Acosta, chief correspondent at the White House for CNN, was in full discussion with President Donald Trump at a press conference at the White House when a White House trainee was on the run. is approached and tried to snatch the microphone. Acosta held the microphone and continued to try to question Trump.

Read more: The moment a White House intern confronted CNN correspondent Jim Acosta during a tense exchange with Trump in 3 photos

Acosta held the microphone in her right hand. At one point, the internal stretched his hand under Acosta 's left arm to try to grasp the microphone. He seemed to block her gently with his arm. Here is the moment broadcast live on NBC:

A video shared on Twitter by Sarah Huckabee Sanders, press secretary at the White House, gives the Acosta movement a more violent aspect.

Here is the video shared by Sanders:

What appears to be the same video was shared two hours earlier by Paul Joseph Watson, editor-in-chief of Infowars.com, a far-right conspiracy group whose content was banned from nearly every major technology content distributor , including Apple. Facebook, Spotify and YouTube, generally for violating their hate speech policy.

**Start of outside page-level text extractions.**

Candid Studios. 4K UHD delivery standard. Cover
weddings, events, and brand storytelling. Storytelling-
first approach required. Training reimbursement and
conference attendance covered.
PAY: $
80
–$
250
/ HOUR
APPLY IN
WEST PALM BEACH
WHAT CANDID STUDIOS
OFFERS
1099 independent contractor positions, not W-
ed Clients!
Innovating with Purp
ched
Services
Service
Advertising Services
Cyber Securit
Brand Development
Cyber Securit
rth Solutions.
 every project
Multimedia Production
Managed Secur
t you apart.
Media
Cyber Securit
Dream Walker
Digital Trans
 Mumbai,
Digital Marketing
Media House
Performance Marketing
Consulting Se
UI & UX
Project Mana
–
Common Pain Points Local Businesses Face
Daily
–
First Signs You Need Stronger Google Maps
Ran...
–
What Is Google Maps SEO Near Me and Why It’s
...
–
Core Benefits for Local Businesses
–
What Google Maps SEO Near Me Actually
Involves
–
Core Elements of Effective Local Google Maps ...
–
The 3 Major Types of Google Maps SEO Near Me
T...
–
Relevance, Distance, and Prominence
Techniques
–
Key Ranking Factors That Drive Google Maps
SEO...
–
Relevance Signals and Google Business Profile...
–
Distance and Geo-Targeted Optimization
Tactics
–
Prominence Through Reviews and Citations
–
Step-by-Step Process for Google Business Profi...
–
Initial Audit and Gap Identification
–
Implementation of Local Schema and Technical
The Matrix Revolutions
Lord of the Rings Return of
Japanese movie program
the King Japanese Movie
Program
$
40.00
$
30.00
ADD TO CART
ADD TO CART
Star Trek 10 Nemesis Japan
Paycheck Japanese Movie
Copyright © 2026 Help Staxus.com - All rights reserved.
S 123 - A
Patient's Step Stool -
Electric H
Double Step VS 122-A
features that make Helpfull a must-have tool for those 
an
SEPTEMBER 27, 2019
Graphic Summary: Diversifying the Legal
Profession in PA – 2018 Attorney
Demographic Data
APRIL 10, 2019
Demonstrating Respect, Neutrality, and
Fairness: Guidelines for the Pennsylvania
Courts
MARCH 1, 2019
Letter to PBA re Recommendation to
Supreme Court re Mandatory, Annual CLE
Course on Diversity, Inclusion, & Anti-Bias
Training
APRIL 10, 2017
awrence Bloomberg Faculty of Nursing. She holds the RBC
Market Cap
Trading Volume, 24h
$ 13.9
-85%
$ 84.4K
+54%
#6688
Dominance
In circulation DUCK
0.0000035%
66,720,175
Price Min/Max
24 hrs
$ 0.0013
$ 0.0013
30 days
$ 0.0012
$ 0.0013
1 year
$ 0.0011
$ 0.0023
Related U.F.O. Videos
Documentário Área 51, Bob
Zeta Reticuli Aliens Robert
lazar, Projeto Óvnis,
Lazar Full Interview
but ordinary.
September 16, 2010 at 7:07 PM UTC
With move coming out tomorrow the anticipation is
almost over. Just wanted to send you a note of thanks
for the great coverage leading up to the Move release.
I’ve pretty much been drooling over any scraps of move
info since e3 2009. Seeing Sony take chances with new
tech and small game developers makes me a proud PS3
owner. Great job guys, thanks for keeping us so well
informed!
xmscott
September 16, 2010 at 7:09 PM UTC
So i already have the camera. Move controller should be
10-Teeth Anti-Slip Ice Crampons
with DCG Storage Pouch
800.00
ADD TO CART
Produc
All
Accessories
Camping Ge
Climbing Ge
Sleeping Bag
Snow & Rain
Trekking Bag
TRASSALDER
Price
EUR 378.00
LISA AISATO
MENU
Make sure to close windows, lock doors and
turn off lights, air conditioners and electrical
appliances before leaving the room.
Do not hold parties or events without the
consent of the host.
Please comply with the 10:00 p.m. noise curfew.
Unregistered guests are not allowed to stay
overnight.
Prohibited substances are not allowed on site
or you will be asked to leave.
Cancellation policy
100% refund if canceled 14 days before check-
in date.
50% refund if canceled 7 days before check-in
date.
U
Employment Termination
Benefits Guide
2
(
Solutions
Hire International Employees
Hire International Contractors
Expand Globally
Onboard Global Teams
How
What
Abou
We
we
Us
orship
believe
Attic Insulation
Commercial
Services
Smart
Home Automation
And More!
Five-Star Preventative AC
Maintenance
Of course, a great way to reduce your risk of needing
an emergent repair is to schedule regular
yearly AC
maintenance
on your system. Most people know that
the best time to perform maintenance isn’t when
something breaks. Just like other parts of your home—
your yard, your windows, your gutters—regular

CNN correspondent Brian Stelter asked Sanders for the source of the video. "You do not trust InfoWars …?" he said on Twitter.

Other Twitter users saw the Sanders video side by side with the original broadcast, claiming that the one she had posted had been falsified.

After the press conference, the White House suspended its press powers after the press conference, thus limiting access to the White House grounds. Sanders said on Twitter that the White House "would never tolerate that a journalist puts his hands on a young woman who is just trying to do her job as a trainee at the White House", although no video evidence has been forthcoming here substantiated this statement.

Acosta called Sanders' statement a "lie."

Acosta told CNN's Anderson Cooper on Wednesday that he was "not putting his hand on it or touching it as they claim."

"It's a shame that the White House says so," he said. "I think I behaved professionally."

At the press conference, Acosta had repeatedly challenged the description by the president of the description of a caravan of Central American migrants as an invasion.

The White House Correspondents' Association condemned the suspension of Acosta's powers, saying the White House should "immediately cancel this weak and misguided action."

The White House did not immediately respond to a request for comment.